This morning the sun popped out just to check on us before taking its scheduled four-month nap, and now we have a new stratum. To answer the question “What is slipperier than lumpy ice with frozen tits and ass bits” we now have “lumpy ice with frozen tits and ass bits and a layer of liquid water on top.” The landscape is polished. It’s slick as the mirror on the Hubble. Your remedial course on Gravity is right out your front door.

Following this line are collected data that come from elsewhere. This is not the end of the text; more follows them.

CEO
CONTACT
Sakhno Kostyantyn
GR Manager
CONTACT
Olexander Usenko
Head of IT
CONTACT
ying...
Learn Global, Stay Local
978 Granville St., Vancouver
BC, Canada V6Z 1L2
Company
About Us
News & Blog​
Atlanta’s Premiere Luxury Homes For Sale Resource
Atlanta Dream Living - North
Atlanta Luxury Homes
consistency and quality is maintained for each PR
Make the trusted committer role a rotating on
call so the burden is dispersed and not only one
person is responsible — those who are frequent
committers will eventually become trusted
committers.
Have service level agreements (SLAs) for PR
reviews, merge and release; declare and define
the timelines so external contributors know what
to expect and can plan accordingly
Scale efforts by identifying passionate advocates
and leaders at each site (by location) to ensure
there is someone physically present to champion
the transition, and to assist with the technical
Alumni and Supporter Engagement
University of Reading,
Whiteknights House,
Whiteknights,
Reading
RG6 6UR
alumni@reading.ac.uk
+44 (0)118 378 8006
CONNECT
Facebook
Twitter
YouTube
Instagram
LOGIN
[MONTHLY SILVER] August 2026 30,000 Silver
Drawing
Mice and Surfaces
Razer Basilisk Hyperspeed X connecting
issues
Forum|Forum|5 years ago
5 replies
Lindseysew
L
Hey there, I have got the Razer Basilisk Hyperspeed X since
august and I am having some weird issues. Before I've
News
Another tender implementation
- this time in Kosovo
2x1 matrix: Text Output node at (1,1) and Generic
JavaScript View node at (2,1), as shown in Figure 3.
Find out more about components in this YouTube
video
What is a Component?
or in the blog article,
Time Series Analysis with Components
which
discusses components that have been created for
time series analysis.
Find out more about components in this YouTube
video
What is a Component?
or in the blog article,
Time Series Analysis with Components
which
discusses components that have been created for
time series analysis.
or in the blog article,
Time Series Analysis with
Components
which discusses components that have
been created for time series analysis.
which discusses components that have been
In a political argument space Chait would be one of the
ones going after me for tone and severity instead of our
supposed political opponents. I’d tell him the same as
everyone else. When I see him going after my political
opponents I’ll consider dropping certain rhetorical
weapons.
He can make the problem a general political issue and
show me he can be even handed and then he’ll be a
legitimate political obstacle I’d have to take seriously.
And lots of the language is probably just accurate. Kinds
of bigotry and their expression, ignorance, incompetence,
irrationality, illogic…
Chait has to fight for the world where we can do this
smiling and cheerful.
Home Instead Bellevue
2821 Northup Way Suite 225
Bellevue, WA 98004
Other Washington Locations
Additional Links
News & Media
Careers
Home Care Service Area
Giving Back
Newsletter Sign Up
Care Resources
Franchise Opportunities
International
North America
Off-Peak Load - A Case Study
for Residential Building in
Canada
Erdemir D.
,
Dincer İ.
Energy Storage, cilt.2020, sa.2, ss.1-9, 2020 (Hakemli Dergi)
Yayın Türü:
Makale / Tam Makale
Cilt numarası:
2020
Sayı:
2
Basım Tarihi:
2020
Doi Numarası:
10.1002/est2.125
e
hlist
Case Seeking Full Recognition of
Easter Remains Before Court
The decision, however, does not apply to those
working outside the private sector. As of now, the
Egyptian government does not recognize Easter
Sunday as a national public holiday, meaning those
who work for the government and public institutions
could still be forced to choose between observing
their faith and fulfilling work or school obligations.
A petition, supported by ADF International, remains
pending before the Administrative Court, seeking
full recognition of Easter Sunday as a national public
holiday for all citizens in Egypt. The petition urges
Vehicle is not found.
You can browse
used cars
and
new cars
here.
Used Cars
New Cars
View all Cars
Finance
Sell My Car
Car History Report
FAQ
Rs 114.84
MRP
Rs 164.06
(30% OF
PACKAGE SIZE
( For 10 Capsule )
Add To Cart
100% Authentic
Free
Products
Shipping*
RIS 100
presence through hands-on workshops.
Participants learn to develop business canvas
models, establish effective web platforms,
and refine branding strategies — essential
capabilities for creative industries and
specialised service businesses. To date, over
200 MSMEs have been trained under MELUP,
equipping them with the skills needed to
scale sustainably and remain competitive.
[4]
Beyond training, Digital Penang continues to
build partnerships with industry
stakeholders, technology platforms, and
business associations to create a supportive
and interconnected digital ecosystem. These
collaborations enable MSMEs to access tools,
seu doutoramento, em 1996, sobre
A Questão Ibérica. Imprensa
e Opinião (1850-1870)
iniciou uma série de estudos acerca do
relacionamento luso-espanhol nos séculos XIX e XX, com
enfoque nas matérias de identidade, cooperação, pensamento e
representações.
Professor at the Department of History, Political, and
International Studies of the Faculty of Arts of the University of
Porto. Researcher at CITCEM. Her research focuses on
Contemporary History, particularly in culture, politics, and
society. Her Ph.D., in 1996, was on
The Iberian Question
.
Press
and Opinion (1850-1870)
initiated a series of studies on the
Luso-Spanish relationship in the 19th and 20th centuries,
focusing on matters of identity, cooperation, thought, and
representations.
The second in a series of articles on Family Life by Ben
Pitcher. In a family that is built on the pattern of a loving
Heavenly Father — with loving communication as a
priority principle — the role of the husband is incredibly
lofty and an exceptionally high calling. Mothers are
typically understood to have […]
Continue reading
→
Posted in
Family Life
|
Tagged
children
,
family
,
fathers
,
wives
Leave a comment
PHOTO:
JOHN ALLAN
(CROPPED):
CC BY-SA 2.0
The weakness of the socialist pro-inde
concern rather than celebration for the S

Lots of people around here have thought themselves prepared because they bought a Snow Shovel. We used those where I grew up in Virginia. The snow shovel is wide and curved and relatively flimsy and is designed to pick up as much cute and fluffy snow as possible. I have lived here for almost fifty years and I have never seen anything come out of the sky that you could use a snow shovel on. We don’t do cute and fluffy. What you need is a good square shovel such as you would use to move gravel or concrete. You need to slice. You need to chip. You need to pounce like a fox with a blade on its face. Once you have achieved shards and chunks, you may use the shovel to clear. We have three of these shovels, because Dave was in the masonry field. I’m happy to lend one out. Come and get it! Ha ha!

Sometimes you can stomp in the crunchier bits and make progress, especially if you’ve got something nearby to grab onto—a tree, a wall. Here we’re fortunate enough to have a boot on our front walk, right at waist height, and by the time that mailman thaws out we won’t need him anymore.

Meanwhile, listen up, Portland peeps! I’m going out today! Does anyone need anything from my front porch?